Sikandar, by Hew Locke

Locke manages to provoke a mixture of joy and discomfort in his fetishistic sculptures which feature sorts of glittery, trashy junk inspired by carnival parades, Rococo and religious icons. His sculpture's relationship to Afghanistan, and war there past and present, makes monumental triumphalism appear alien and strange.

It's Never Too Late And You Can't Go Back, by Mariele Neudecker

German artist Neudecker has a wonderful handle on sculptural landscapes. Her mountainous plain made from part of a map of Britain might seem like a neat idea, but, for all the mountainous peaks in it, this proposal feels strangely flat.

Powerless Structures, by Michael Elmgreen and Ingar Dragset

Powerless Structures are a series of monuments to powerlessness – broken clocks, stairs impossible to climb or doors that are chained together so that you can't open one without closing the other. Here a golden boy rides on a rocking horse – a monument to the loveliest kind of powerlessness.

Hahn/Cock, by Katharina Fritsch

Fritsch often creates large sculptures of animals that look fuzzily soft but also vaguely nightmarish. Green elephants and groups of conspiratorial mice appear larger or brighter than life, alluding to their power in religious iconography or folk tales. This giant cock in punchy Yves Klein blue is possibly also a playful ridiculing of macho monuments – like a certain giant column a few metres away.

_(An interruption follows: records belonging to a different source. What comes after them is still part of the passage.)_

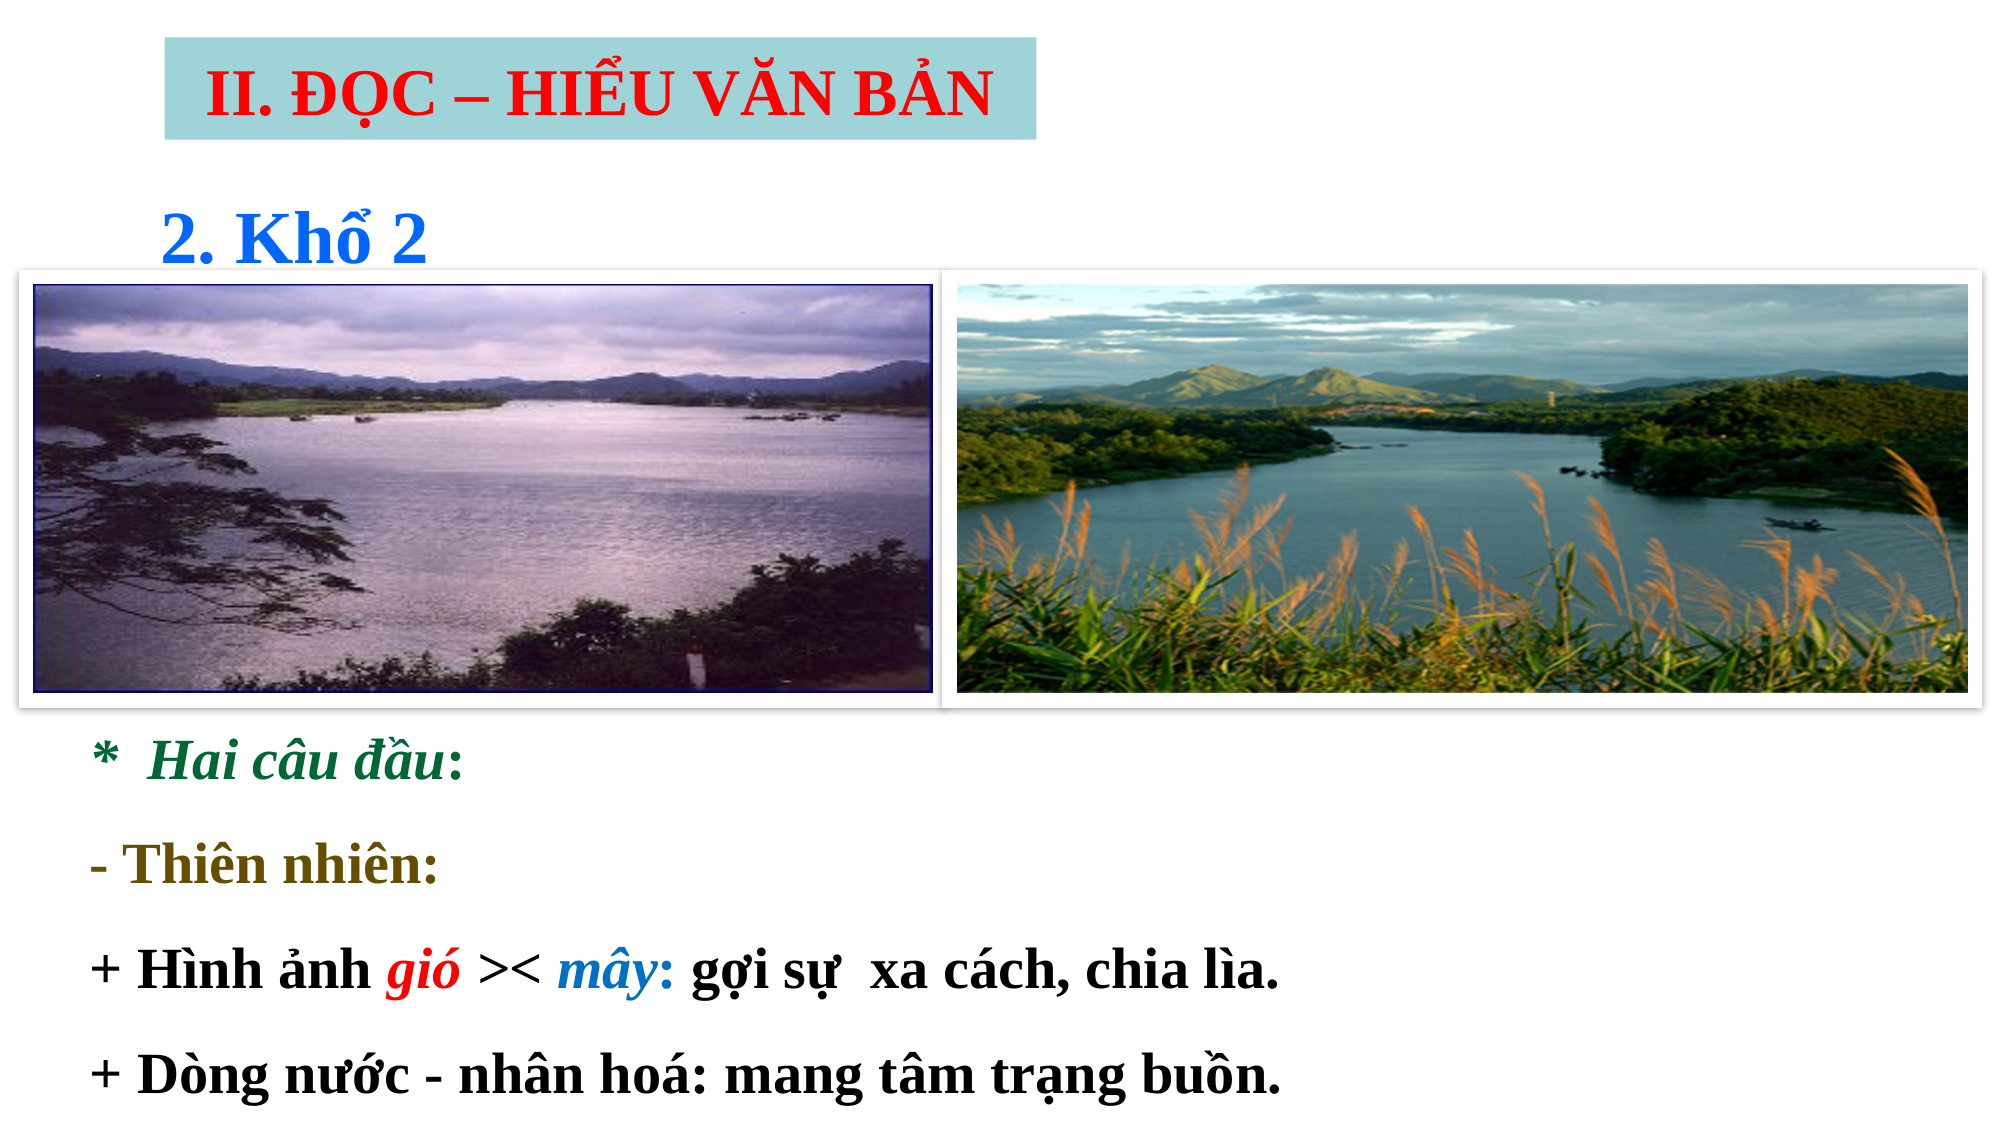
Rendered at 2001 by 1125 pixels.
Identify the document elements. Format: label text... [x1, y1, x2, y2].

picture [956, 284, 1968, 694]
picture [32, 284, 934, 694]
text_box * Hai câu đầu: - Thiên nhiên: + Hình ảnh gió >< mây: gợi sự xa cách, chia lìa. + Dòng nước - nhân hoá: mang tâm trạng buồn. [74, 678, 1341, 1113]
text_box II. ĐỌC – HIỂU VĂN BẢN [164, 37, 1037, 140]
text_box 2. Khổ 2 [145, 180, 470, 281]
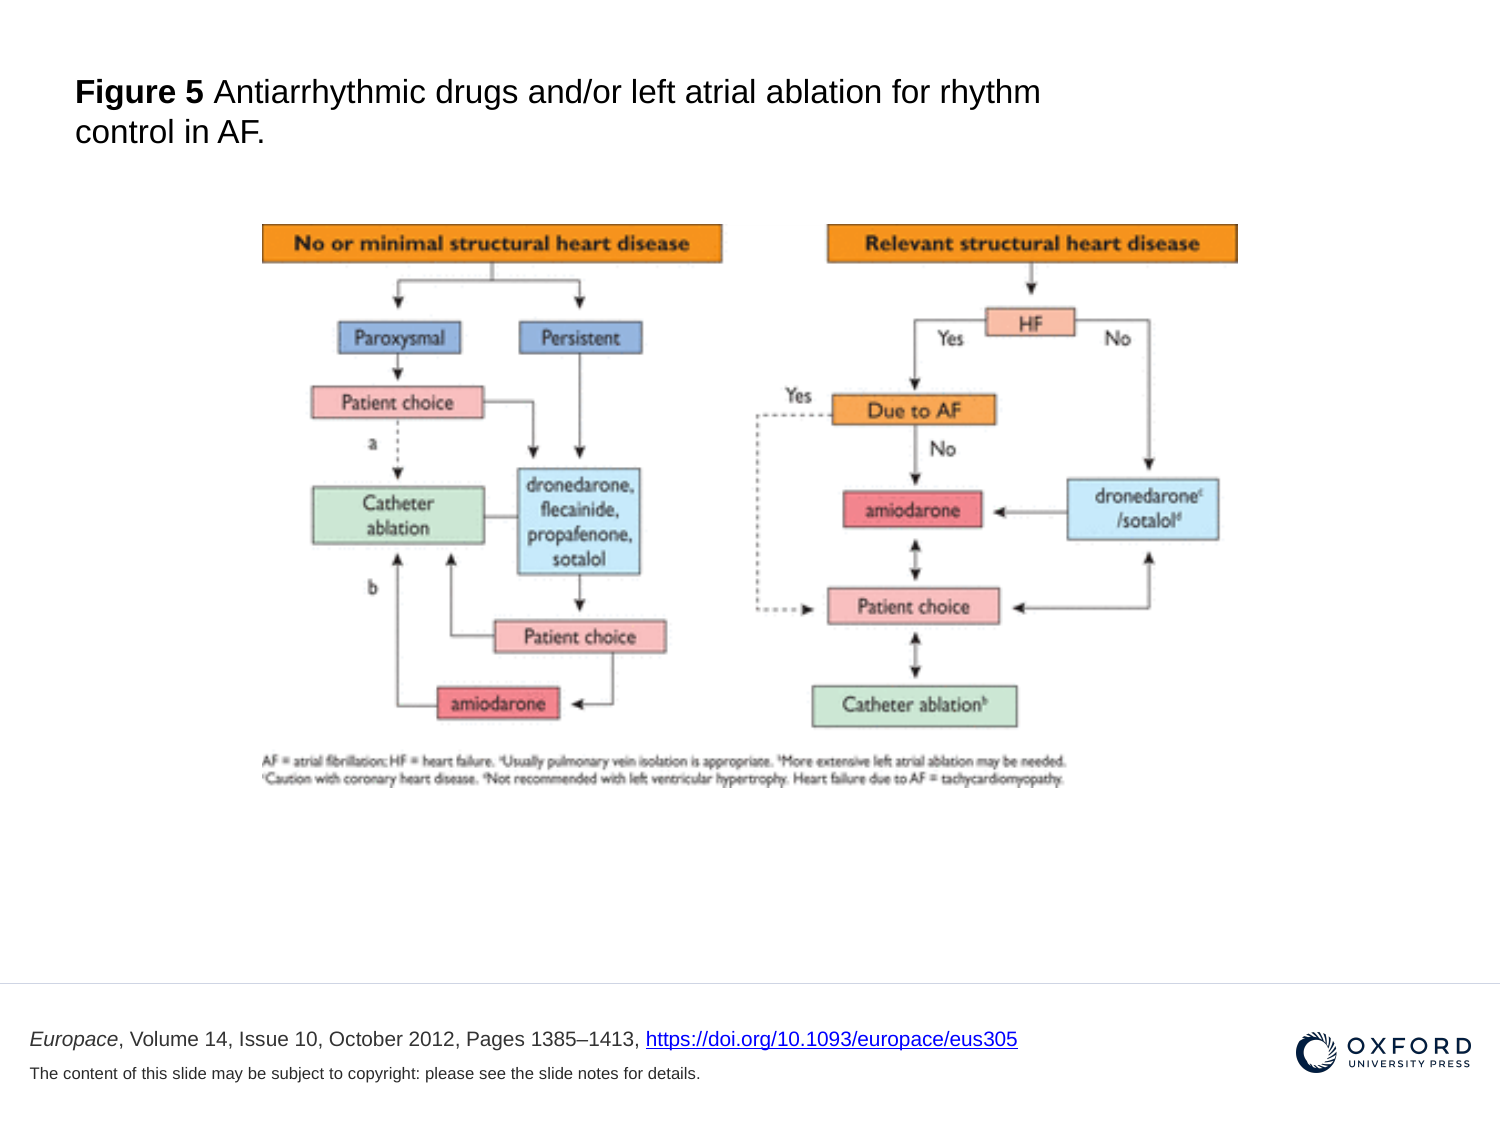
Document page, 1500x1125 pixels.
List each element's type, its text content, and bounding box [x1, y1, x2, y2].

Untitled, by Jennifer Alloro and Guillermo Calzadilla

There is often an interactive element to this pair's work, and here the pipe organ plays sounds relating to the instructions given to the working ATM below. This feels like too much of a simple statement – a stab at our daily worship of market capital.

Battenburg, by Brian Griffiths

Griffiths's large bricky Battenberg cake fits right in with the artist's biscuit-tin, junk-shop aesthetic. It's a monument to the humble, the rundown and the slightly lumpy, which is the flip-side of the kind of grand Victorian monuments and buildings that have left their mark on the City of London.